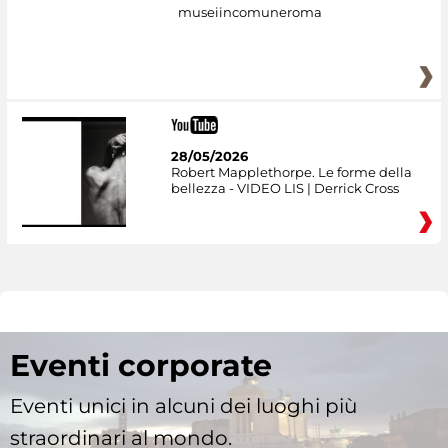
museiincomuneroma
28/05/2026
Robert Mapplethorpe. Le forme della
bellezza - VIDEO LIS | Derrick Cross
Eventi corporate
Eventi unici in alcuni dei luoghi più
straordinari al mondo.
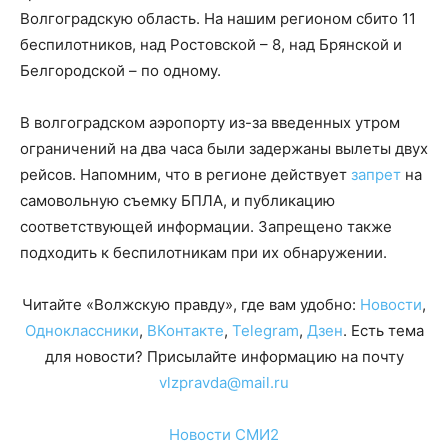
Волгоградскую область. На нашим регионом сбито 11
беспилотников, над Ростовской – 8, над Брянской и
Белгородской – по одному.
В волгоградском аэропорту из-за введенных утром
ограничений на два часа были задержаны вылеты двух
рейсов. Напомним, что в регионе действует
запрет
на
самовольную съемку БПЛА, и публикацию
соответствующей информации. Запрещено также
подходить к беспилотникам при их обнаружении.
Читайте «Волжскую правду», где вам удобно:
Новости
,
Одноклассники
,
ВКонтакте
,
Telegram
,
Дзен
. Есть тема
для новости? Присылайте информацию на почту
vlzpravda@mail.ru
Новости СМИ2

PROBLEM STATEMENT: Leave the pictures out and copy the rest of the data exactly.

SOLUTION TO THIS PROBLEM:
museiincomuneroma
28/05/2026
Robert Mapplethorpe. Le forme della
bellezza - VIDEO LIS | Derrick Cross
Eventi corporate
Eventi unici in alcuni dei luoghi più
straordinari al mondo.
Волгоградскую область. На нашим регионом сбито 11
беспилотников, над Ростовской – 8, над Брянской и
Белгородской – по одному.
В волгоградском аэропорту из-за введенных утром
ограничений на два часа были задержаны вылеты двух
рейсов. Напомним, что в регионе действует
запрет
на
самовольную съемку БПЛА, и публикацию
соответствующей информации. Запрещено также
подходить к беспилотникам при их обнаружении.
Читайте «Волжскую правду», где вам удобно:
Новости
,
Одноклассники
,
ВКонтакте
,
Telegram
,
Дзен
. Есть тема
для новости? Присылайте информацию на почту
vlzpravda@mail.ru
Новости СМИ2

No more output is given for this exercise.